Within Your Reach

Thursday, March 30, 2006

MIA

Two weeks since my last post! I'm such a bad blogger. I haven't so much as touched my home computer in over a week. Tonight I decided to get with the program and check my email. It took forever to separate the messages I actually want to read from the Christian spam a certain well-meaning individual likes to send to me in spades. Now I'm exhausted and ready to log off again.

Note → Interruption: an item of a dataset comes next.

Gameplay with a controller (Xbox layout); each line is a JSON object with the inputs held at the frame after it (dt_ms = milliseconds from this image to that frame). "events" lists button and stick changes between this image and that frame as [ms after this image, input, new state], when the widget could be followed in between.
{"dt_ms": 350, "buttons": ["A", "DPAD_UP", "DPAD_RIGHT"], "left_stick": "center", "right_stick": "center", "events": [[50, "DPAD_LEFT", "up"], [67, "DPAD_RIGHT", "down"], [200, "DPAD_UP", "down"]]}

Part of my internet absence can be explained by insane work hours the past few weeks. The rest was a mixture of laziness and a bout with the stealth flu. You know, the kind that sneaks up on you one morning and kicks your ass the rest of the day, then suddenly departs. Even though it's been a few days, I'm still worn out from the projectile vomiting and the projectile . . . well, never mind . . . .e

Friday, March 17, 2006

Say Cheese!

A few weeks ago I got a new computer at work. It's a huge improvement over my previous Paleozoic-era machine. (In computer years, that is. In real time, circa 1999.)

The only feature I'm not thrilled about is the built-in camera. It's a great idea in theory, but the results have been less than spectacular. The first time I turned it on I was shocked by the sight of my haggard, worn-out visage popping up on the screen. I always thought I looked fairly young for my age, but hooooo-boy!

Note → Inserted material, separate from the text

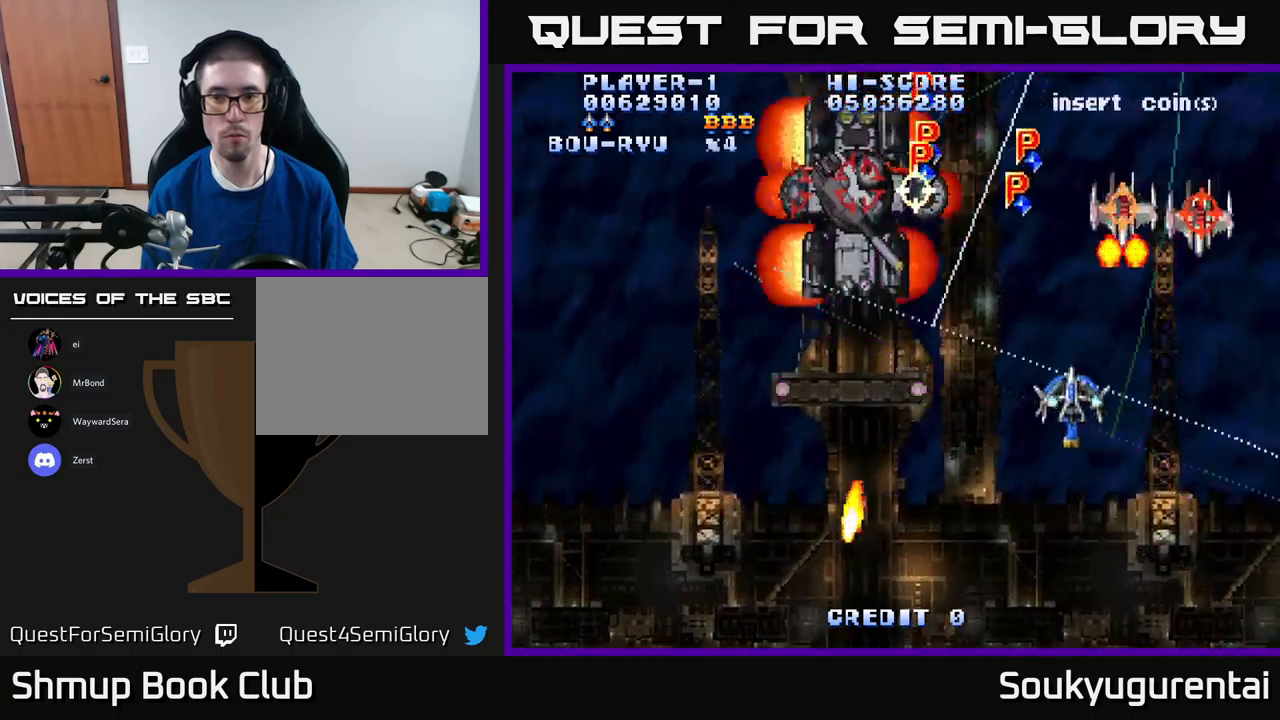
{"dt_ms": 500, "buttons": ["A", "DPAD_DOWN", "DPAD_LEFT"], "left_stick": "center", "right_stick": "center", "events": [[133, "DPAD_UP", "up"], [150, "DPAD_DOWN", "down"], [167, "DPAD_RIGHT", "up"], [183, "A", "up"], [233, "A", "down"], [233, "DPAD_LEFT", "down"]]}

So now I've developed this habit of turning on the camera at random moments during the day and doing a face check. Apparently I display only two different facial expressions while at the office - stoned out of my gourd or rode hard and put away wet. So far the only time I looked like "myself" was when I checked in while rockin' out to a favorite old Van Halen song. I guess I need to surround myself with music at all times. Music must be the key. And maybe some better lighting.

Tuesday, March 14, 2006

Let's Split

Tonight at the office-supply store, among the racks of stationery and inkjet cartridges, I saw a "Divorce Made E-Z Kit." The package said the contents would help "two reasonable adults" part ways "quickly, efficiently and inexpensively." Hopefully I will never have to worry about separating from a spouse, but if it does happen I will handle it the way nature intended - by going to Tijuana.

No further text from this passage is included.